- **WORK REQUEST**:
The lines from the one holding "hfov_deg: 55.1" to the end of the records below, exactly as written, are the only thing to return.

- **EXERCISE DATA**:

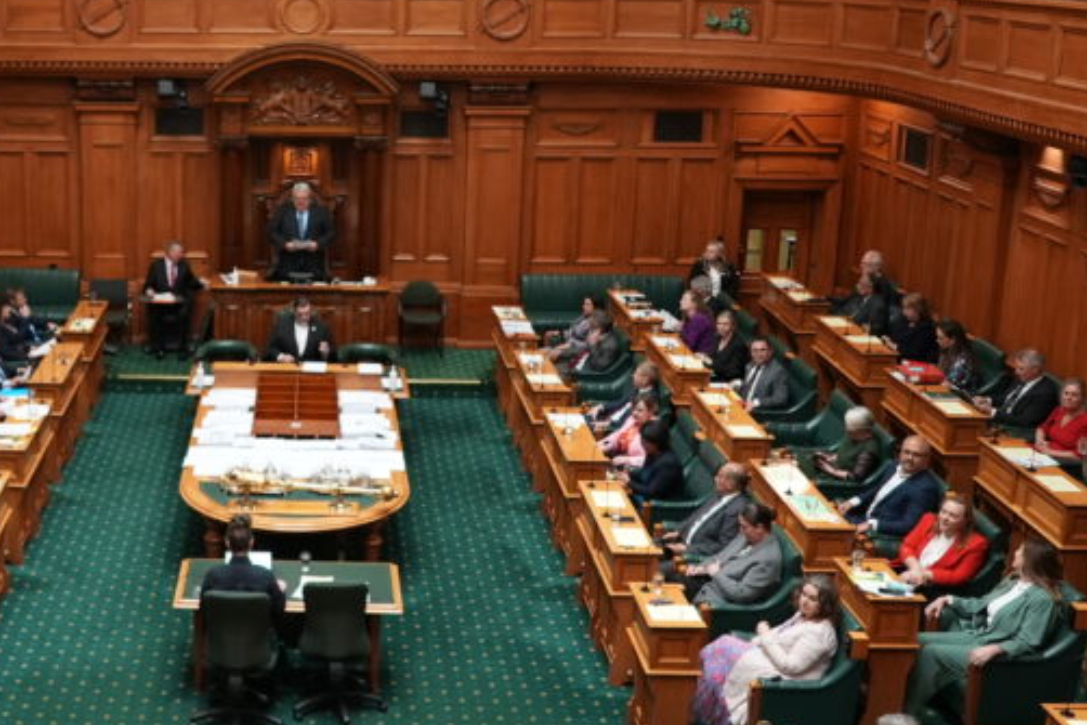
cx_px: 249
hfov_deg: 39.1
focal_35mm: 49
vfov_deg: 27.4
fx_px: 1480
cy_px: 260
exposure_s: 1/160
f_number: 4
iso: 2500
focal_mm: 24
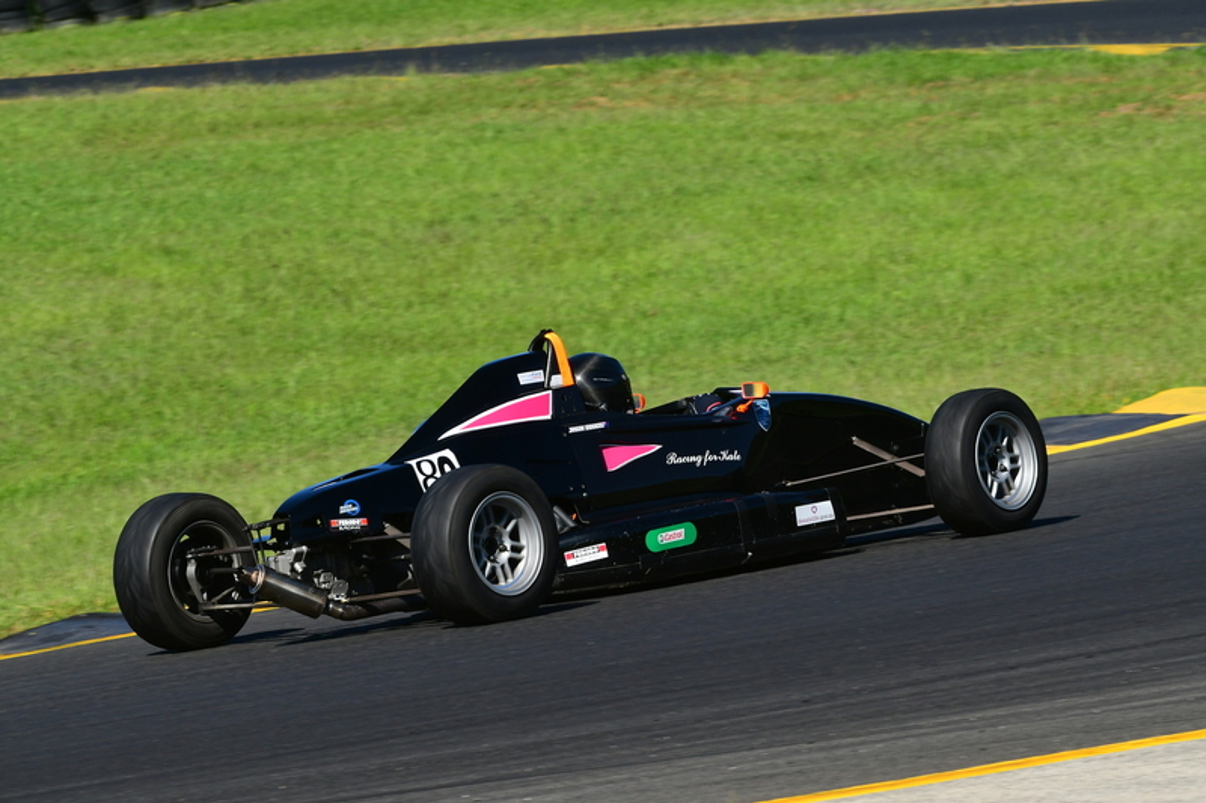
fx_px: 10047
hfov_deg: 6.9
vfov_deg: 4.6
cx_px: 603
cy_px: 402
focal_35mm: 300
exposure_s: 1/640
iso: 500
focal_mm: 200
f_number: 13
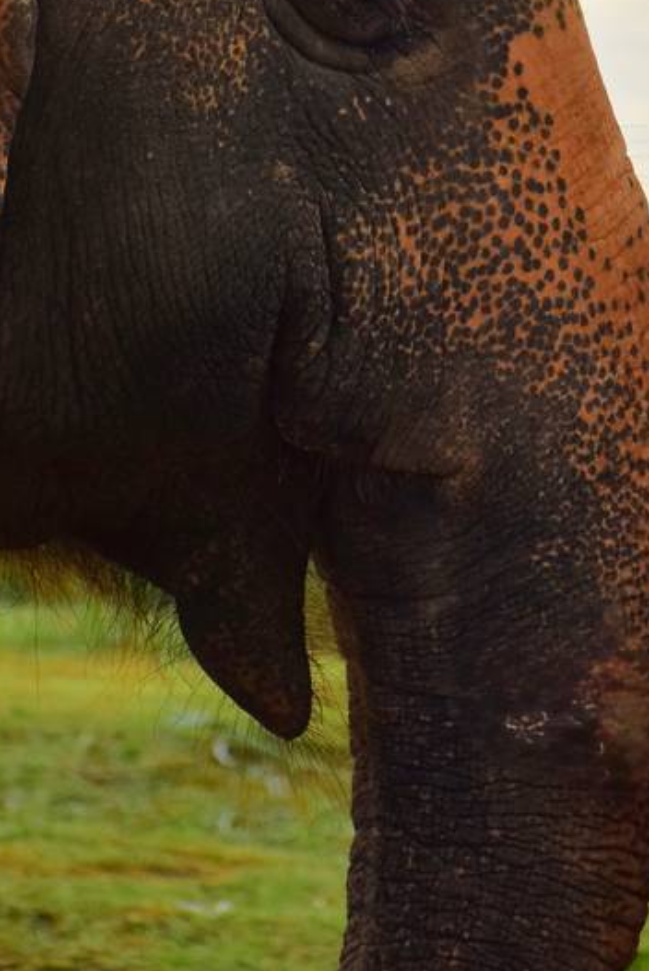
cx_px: 441
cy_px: 111
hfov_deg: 4.0
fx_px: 9289
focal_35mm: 344
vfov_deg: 6.0
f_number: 6.7
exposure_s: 1/2000
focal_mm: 112
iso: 400
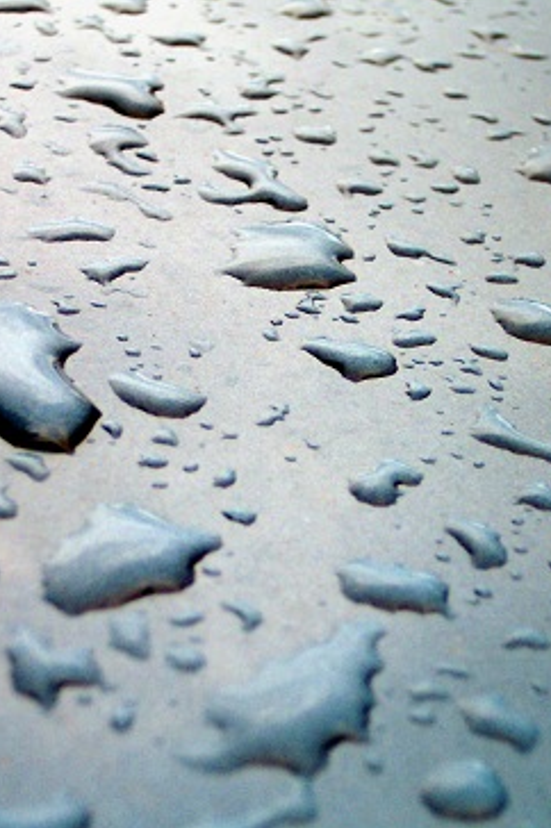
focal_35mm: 90
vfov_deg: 22.6
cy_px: 419
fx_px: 2070
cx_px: 344
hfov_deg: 15.1
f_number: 3.4
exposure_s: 1/90
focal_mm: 13.3
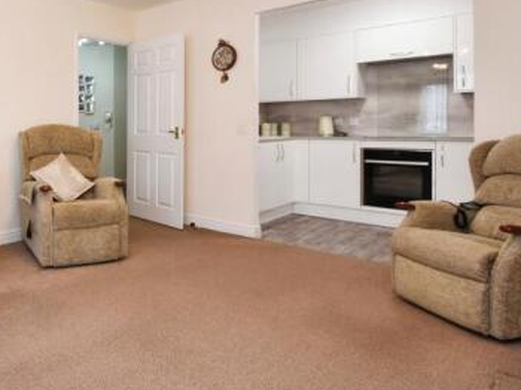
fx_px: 406
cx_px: 69
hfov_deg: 57.7
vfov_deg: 50.3
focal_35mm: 27
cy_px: 129
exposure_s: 1/30
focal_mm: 10
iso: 1000
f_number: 8
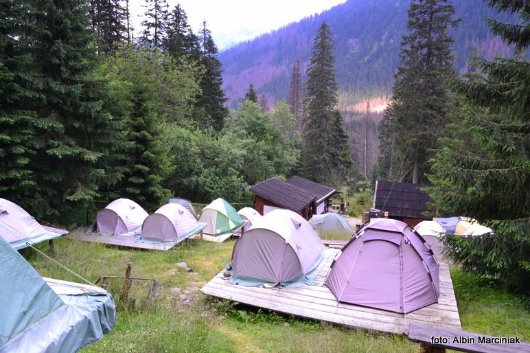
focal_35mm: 28
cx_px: 260
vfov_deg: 46.4
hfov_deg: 65.5
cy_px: 174
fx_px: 412
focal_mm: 18
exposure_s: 1/40
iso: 400
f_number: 7.1
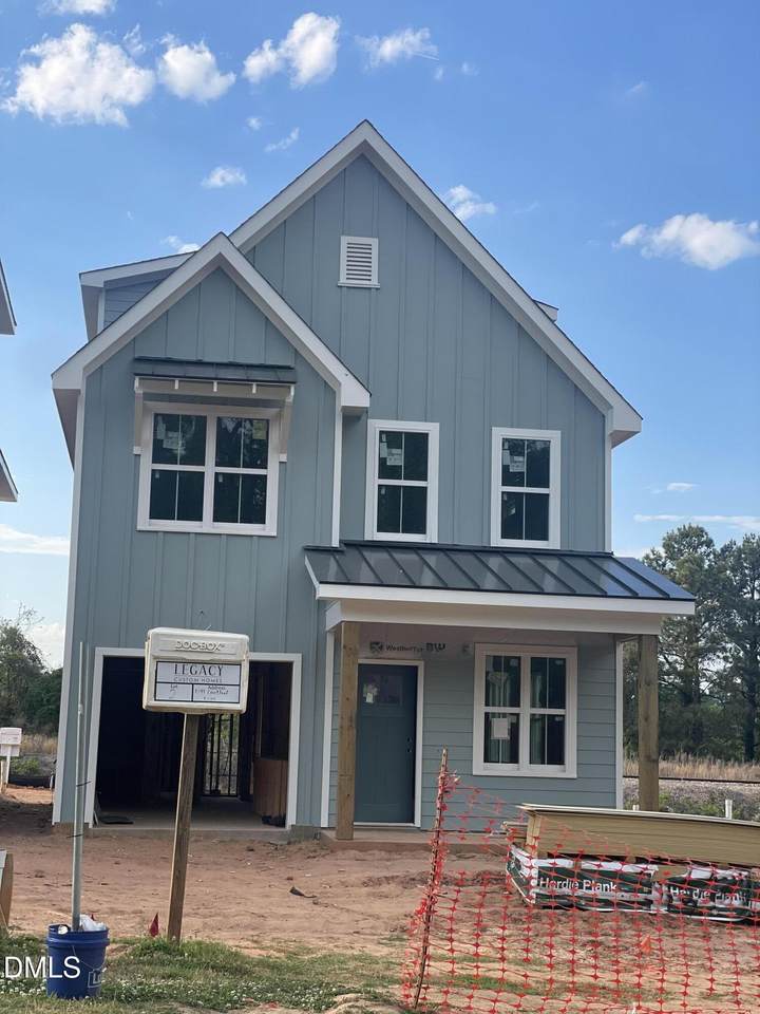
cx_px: 380
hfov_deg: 28.0
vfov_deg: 36.8
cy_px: 507
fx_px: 1522
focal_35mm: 52
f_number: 2
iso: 32
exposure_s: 1/1065
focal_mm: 6
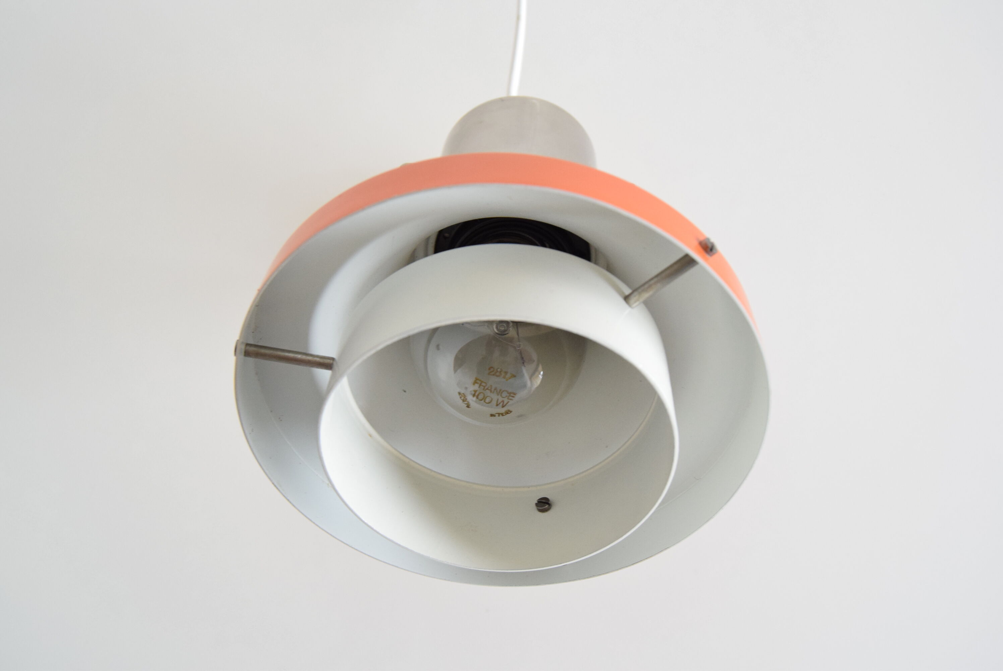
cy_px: 336
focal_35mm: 34
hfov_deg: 55.1
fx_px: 962
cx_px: 502
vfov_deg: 38.4
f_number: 5
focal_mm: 23
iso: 1600
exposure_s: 1/100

- **EXERCISE RESULT**:
hfov_deg: 55.1
fx_px: 962
cx_px: 502
vfov_deg: 38.4
f_number: 5
focal_mm: 23
iso: 1600
exposure_s: 1/100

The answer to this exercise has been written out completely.